More important for attorneys, the self employment tax (and Social Security Tax for those receiving a paycheck) will be cut by 2% for 2011. This is a automatic raise of two percent in the amount taxpayer’s keep.
In 2013, attorneys will be taxed an extra 3.8% on their unearned income and 0.9% on self employment income. While retirement income avoids the definition of unearned income, gain of sales of non-business property does not.
All property purchased for the business can be expensed, bringing the current tax bill down. There are a few limitations which won’t apply to most practitioners. On the other hand, it may be advantageous to depreciate the property over a period that will see higher tax rates.
The itemized deduction phase-out is suspended for two years.
Incorporating allows the taxpayer to pay a salary to him or her which will include withholding. If the corporation is an S Corporation, the balance of the income (after deducting the salary) is not subject to self employment tax. As to whether this advantage makes up for the fees associated with incorporating, talk to an accountant.
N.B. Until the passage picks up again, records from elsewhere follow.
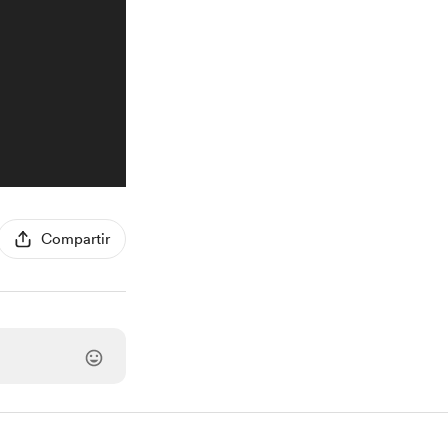
Compartir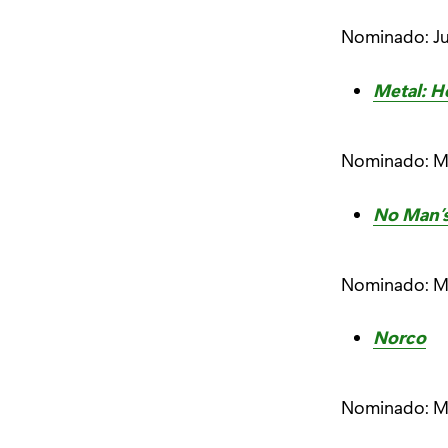
Nominado: J
Metal: H
Nominado: Me
No Man’s
Nominado: Me
Norco
Nominado: Me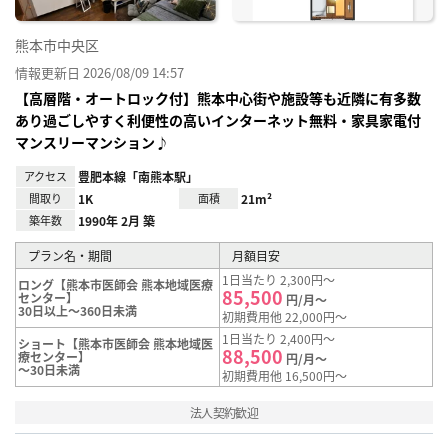
熊本市中央区
情報更新日 2026/08/09 14:57
【高層階・オートロック付】熊本中心街や施設等も近隣に有多数
あり過ごしやすく利便性の高いインターネット無料・家具家電付
マンスリーマンション♪
アクセス
豊肥本線「南熊本駅」
間取り
1K
面積
21m²
築年数
1990年 2月 築
プラン名・期間
月額目安
1日当たり 2,300円～
ロング【熊本市医師会 熊本地域医療
85,500
センター】
円/月～
30日以上～360日未満
初期費用他 22,000円～
1日当たり 2,400円～
ショート【熊本市医師会 熊本地域医
88,500
療センター】
円/月～
～30日未満
初期費用他 16,500円～
法人契約歓迎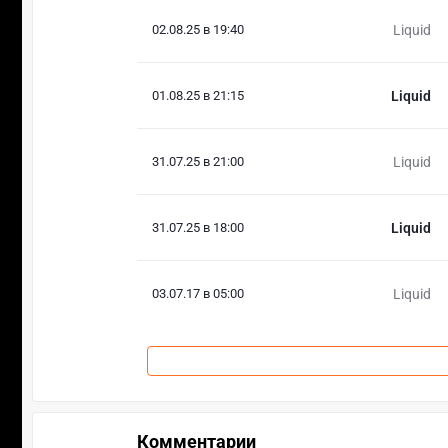
02.08.25 в 19:40
Liquid
01.08.25 в 21:15
Liquid
31.07.25 в 21:00
Liquid
31.07.25 в 18:00
Liquid
03.07.17 в 05:00
Liquid
Комментарии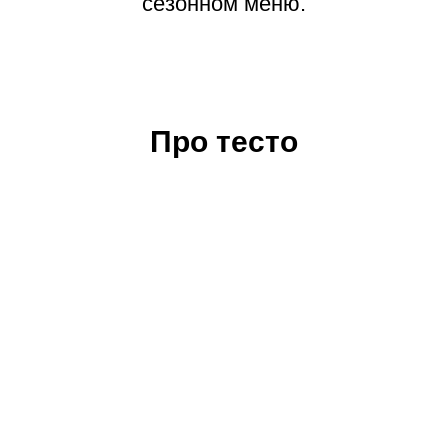
сезонном меню.
Про тесто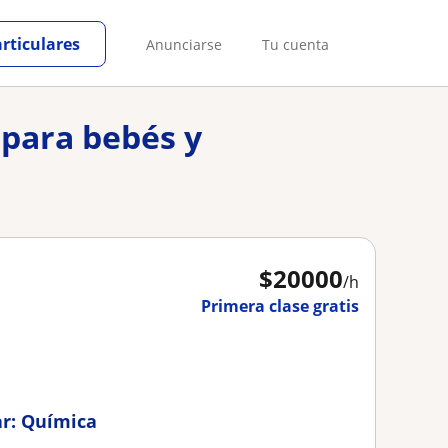
articulares
Anunciarse
Tu cuenta
 para bebés y
$
20000
/h
Primera clase gratis
r: Química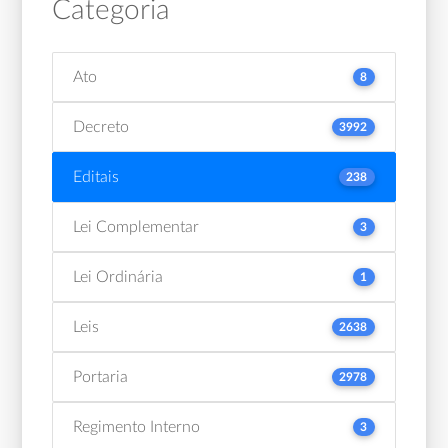
Categoria
Ato
8
Decreto
3992
Editais
238
Lei Complementar
3
Lei Ordinária
1
Leis
2638
Portaria
2978
Regimento Interno
3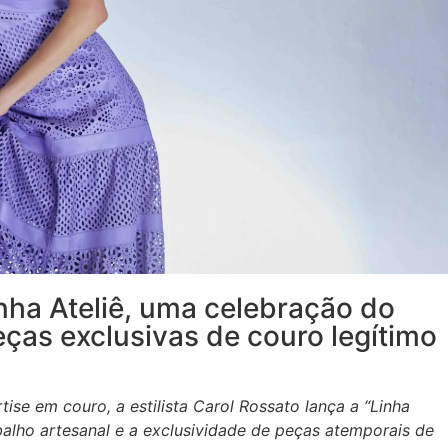
inha Ateliê, uma celebração do
eças exclusivas de couro legítimo
se em couro, a estilista Carol Rossato lança a “Linha
balho artesanal e a exclusividade de peças atemporais de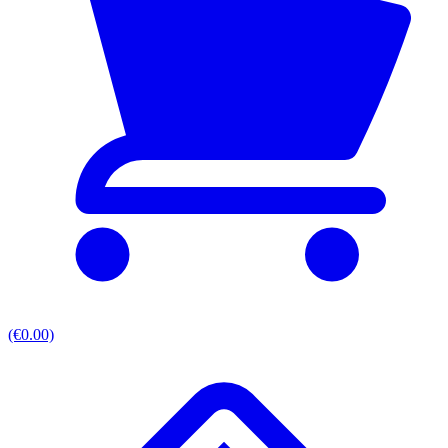
(€0.00)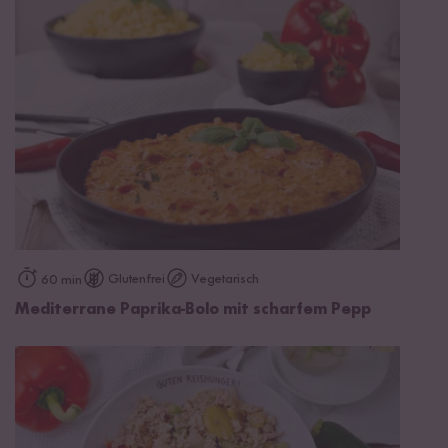
Glutenfrei
Vegetarisch
60 min
Mediterrane Paprika-Bolo mit scharfem Pepp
For those that receive fees from low income tax states such as Nevada, Washington, Texas, Alaska and Florida, the practitioner may want to consider moving to one of those states to receive tax free income. The sad fact is that California is one of the most heavily taxed states. For any attorney with a large taxable event looming in the horizon, it would be well worth the time to analyze the advantages of a change in residency.
For those of us that die, our children will receive much more under the new law. The exclusion (the amount we don’t pay tax on) is set at $5,000,000 with a 35% rate on property transfers exceeding $5,000,000. The same is true for the gift tax, making this two year window an ideal time to consider gifts. It may be advantageous to wait until late in 2012 to make the gifts since there are a large number of commentators that believe that the estate tax may be repealed before the end of 2012 when the current rates cease.
Of course, part of increasing income is avoiding penalties. Unless it is repealed, you are required to file a form 1099 for payments to corporations and payments for goods (not just services) of over $600. Amazingly, the legislative record includes billions of dollars as a “revenue raiser” from the $50 penalty for each failure to comply.
For the self employed, making those quarterly payments is a problem. The estimated penalty is the equivalent of a low interest loan (3% currently – not deductible) and it may be appealing to pass on the payments. The big penalties are associated with failure to file and failure to pay payroll taxes for employees. This should never be an option. The failure to pay tax liabilities carries penalties and interest roughly equal to market rates, but subjects the taxpayer to the IRS collection process which is an unpleasant experience at best.
Earning more income is at the top of everybody’s agenda. Keeping an eye on keeping it can equally profitable.
Mr. Ericsson practices taxation, business and estate planning law as a partner in the Walnut Creek firm Youngman & Ericsson and is a past president of both the Contra Costa County Bar and its taxation section.